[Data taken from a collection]
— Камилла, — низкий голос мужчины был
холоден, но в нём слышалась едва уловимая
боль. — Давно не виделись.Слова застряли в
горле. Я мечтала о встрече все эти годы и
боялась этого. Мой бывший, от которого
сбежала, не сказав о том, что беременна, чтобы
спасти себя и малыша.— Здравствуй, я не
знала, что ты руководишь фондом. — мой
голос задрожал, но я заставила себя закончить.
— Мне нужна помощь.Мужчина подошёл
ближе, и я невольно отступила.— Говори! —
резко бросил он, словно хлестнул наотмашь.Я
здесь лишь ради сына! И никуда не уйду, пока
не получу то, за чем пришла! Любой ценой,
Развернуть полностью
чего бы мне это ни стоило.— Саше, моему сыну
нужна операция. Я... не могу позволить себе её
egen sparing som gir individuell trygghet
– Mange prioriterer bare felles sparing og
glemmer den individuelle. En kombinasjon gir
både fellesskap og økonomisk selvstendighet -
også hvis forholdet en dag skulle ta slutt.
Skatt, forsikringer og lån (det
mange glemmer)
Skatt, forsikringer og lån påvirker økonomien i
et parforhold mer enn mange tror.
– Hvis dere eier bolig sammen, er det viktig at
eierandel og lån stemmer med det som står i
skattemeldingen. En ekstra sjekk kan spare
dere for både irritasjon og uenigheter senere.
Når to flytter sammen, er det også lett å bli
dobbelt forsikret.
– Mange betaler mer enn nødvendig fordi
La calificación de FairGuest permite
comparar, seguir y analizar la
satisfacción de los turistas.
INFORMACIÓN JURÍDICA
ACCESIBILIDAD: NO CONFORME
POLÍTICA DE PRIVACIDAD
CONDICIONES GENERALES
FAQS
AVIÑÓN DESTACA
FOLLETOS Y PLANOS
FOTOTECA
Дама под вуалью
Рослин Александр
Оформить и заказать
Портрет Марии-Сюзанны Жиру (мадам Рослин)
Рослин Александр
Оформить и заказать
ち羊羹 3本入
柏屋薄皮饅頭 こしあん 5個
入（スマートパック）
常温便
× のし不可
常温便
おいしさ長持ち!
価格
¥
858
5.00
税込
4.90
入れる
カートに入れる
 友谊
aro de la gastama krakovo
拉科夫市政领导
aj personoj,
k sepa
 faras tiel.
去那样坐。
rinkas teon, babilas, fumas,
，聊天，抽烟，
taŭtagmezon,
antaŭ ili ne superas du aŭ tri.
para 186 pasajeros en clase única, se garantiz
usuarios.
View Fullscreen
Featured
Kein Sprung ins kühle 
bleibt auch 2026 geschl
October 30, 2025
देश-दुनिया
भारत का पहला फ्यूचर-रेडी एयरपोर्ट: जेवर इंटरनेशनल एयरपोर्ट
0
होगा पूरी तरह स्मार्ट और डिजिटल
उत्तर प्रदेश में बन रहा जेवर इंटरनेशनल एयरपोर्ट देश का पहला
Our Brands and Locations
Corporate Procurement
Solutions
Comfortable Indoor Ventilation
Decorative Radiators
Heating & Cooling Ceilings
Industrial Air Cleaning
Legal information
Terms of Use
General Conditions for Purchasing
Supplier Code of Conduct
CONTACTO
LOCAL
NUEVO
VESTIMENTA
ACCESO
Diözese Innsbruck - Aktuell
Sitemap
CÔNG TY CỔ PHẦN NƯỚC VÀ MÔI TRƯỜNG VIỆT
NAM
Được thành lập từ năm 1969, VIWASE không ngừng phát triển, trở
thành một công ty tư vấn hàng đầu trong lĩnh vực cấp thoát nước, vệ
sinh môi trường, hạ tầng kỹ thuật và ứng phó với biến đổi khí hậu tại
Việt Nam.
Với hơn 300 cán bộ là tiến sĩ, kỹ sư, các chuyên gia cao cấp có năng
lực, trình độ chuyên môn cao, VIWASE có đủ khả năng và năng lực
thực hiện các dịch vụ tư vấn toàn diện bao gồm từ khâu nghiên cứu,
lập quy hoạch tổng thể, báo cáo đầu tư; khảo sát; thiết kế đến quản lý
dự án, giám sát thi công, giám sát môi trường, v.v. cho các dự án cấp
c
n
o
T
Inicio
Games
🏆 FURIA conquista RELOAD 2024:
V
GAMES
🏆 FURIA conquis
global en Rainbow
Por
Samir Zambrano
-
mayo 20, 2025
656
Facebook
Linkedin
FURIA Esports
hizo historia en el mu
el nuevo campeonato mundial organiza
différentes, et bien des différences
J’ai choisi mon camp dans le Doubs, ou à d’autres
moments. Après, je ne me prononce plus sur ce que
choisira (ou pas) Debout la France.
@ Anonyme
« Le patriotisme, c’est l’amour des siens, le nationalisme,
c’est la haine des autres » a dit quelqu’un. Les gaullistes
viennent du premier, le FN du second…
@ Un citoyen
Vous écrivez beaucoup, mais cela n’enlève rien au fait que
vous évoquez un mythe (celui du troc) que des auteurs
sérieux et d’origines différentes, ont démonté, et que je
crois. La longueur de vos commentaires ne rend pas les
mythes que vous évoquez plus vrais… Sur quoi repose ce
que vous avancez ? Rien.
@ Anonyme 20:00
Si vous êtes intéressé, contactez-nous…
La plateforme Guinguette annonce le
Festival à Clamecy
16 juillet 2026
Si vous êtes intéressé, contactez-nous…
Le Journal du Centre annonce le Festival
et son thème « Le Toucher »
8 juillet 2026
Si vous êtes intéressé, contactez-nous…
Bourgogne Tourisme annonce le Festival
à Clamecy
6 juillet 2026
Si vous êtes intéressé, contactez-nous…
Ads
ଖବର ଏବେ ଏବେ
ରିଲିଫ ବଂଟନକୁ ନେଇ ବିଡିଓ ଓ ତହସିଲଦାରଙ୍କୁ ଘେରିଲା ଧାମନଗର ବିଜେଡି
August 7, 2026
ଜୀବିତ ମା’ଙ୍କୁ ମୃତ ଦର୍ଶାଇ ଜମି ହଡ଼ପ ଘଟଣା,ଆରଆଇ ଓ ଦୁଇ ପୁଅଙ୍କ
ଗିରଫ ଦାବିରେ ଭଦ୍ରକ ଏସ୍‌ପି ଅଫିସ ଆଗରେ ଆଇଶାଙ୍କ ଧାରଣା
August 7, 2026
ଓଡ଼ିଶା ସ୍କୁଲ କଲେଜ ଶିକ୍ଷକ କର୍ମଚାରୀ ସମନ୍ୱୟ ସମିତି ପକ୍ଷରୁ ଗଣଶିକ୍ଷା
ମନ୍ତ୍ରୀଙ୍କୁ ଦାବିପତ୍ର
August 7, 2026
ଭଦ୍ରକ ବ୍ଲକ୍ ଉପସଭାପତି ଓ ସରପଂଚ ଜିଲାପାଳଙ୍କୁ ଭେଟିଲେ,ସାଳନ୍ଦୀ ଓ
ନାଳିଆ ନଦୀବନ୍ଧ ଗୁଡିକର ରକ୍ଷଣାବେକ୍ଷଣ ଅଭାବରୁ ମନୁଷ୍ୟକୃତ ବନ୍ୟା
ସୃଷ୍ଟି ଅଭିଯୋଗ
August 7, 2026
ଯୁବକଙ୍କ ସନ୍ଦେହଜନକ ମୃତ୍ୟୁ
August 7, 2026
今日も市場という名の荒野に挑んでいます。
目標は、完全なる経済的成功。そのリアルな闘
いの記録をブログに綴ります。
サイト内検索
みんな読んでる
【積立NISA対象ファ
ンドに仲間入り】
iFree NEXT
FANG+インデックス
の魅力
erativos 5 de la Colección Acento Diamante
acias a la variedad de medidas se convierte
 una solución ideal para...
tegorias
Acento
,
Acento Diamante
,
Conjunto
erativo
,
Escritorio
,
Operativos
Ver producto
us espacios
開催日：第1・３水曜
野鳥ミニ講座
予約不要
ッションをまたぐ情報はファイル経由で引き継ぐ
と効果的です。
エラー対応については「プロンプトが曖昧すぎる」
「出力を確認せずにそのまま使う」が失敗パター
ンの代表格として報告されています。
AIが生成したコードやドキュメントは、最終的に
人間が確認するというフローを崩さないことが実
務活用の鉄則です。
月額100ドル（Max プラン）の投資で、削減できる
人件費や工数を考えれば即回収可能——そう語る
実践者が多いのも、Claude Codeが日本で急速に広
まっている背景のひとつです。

EXERCISE GOAL:
Express the lines from the start of the records through the line containing "skattemeldingen. En ekstra sjekk kan spare" as a Markdown table, skipping any blank lines. Use the column names No. and Line.

TASK ANSWER:
| No. | Line |
|---|---|
| 1 | — Камилла, — низкий голос мужчины был |
| 2 | холоден, но в нём слышалась едва уловимая |
| 3 | боль. — Давно не виделись.Слова застряли в |
| 4 | горле. Я мечтала о встрече все эти годы и |
| 5 | боялась этого. Мой бывший, от которого |
| 6 | сбежала, не сказав о том, что беременна, чтобы |
| 7 | спасти себя и малыша.— Здравствуй, я не |
| 8 | знала, что ты руководишь фондом. — мой |
| 9 | голос задрожал, но я заставила себя закончить. |
| 10 | — Мне нужна помощь.Мужчина подошёл |
| 11 | ближе, и я невольно отступила.— Говори! — |
| 12 | резко бросил он, словно хлестнул наотмашь.Я |
| 13 | здесь лишь ради сына! И никуда не уйду, пока |
| 14 | не получу то, за чем пришла! Любой ценой, |
| 15 | Развернуть полностью |
| 16 | чего бы мне это ни стоило.— Саше, моему сыну |
| 17 | нужна операция. Я... не могу позволить себе её |
| 18 | egen sparing som gir individuell trygghet |
| 19 | – Mange prioriterer bare felles sparing og |
| 20 | glemmer den individuelle. En kombinasjon gir |
| 21 | både fellesskap og økonomisk selvstendighet - |
| 22 | også hvis forholdet en dag skulle ta slutt. |
| 23 | Skatt, forsikringer og lån (det |
| 24 | mange glemmer) |
| 25 | Skatt, forsikringer og lån påvirker økonomien i |
| 26 | et parforhold mer enn mange tror. |
| 27 | – Hvis dere eier bolig sammen, er det viktig at |
| 28 | eierandel og lån stemmer med det som står i |
| 29 | skattemeldingen. En ekstra sjekk kan spare |